Perhaps in our home-owning democracy it is not as rare as you might assume to have no settled home. The dependence of sectors of our economy on short-term migrants is being exposed in the agonies of Brexit; more people than is comfortable are single, homeless and on the streets, including in Salisbury; many people live in short-term accommodation like bed and breakfast; and an indeterminate number are sofa-surfers (a singularly inapt description for something so unglamorous and probably unhealthy). But all these modern-day nomads live on the margins of our society, they are part of an underclass.
Yet it was with such as these that Jesus chose to align his own life. He was no more of nomadic background than were those living in Palestine in 1917. And then here we are in today’s gospel passage, confronted with this reasonably normally brought-up man first embarrassing his family, and then disowning them. The statement Mark quotes him making, that his followers, and not the people who have brought him up and shared his home, are his mother and brothers, is as unsettling as the news a couple of decades ago of the American 12 year-old Shawn Russ, who took legal action to divorce his parents, or as Simon Peter’s declaration that he did not even know the man Jesus. Knowing his family thought he’d gone mad, and were worried enough to come and find him, he simply washed his hands of them.
People were saying that Jesus was unhinged - or, in the terms of the day, possessed by an unclean spirit. It was this allegation that angered Jesus so much that we heard him saying that it was unforgivable. Yet he was indeed responding to a Spirit, the one which he had experienced at his baptism and which had driven him out into that wilderness, the Spirit of God which was disrupting his settled life and through him disrupting countless others. What seems to have been all-important in the ministry of Jesus was awareness of and responsiveness to the presence of God now. Nothing else could get in the way of that, not even the obligations of family life.

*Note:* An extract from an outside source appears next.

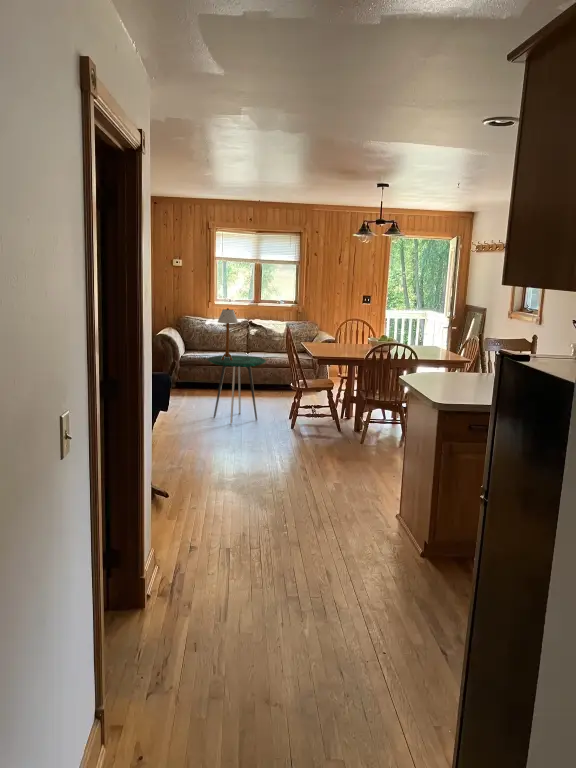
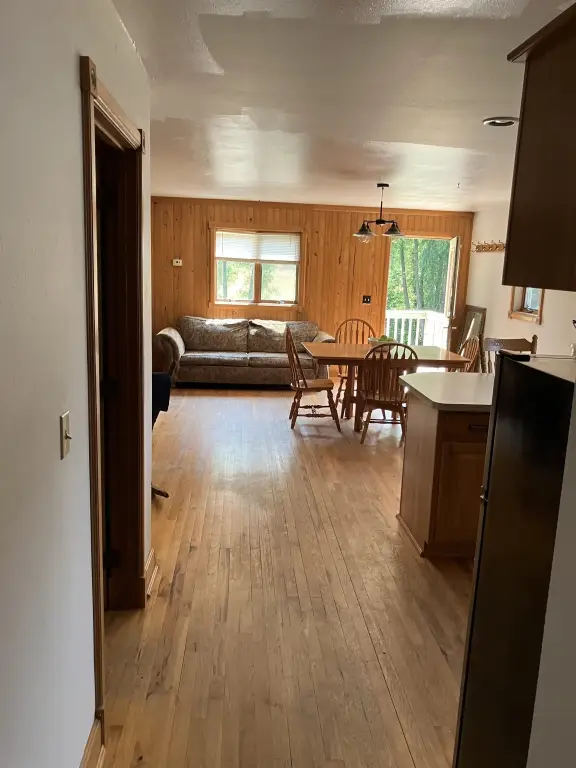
- table lamp [217,307,239,361]
- side table [207,354,267,425]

This isn’t a comfortable thing for us. We as individuals and as a Church have a lot invested in both the norms of family ties, and in veneration of the mother of Jesus. Only a mad person chucks these things away. Like Jesus.
I don’t think there is anything to be known about the family of the apostle Paul. But we know that he too made a radical commitment to a wholly different life, subject to leading by the Spirit and not to the norms with which he had grown up. And we heard earlier from him describing Christian life in terms recognisable to any nomad, then or now, for he writes of living in an earthly tent. The present, in other words, is unstable and uncertain. But he is convinced that what is really important is beyond all that instability - it is the everlasting fact of God, known now in transient glimpses of faith, hope, and love, and yet a more solid and reassuring fact than even the best human home: ‘a house not made with hands, eternal in the heavens.’
So, what is it that makes you secure? Is it your home, your family, your work or pension or savings? Or is it that we live in the presence of God, who is our ultimate only home?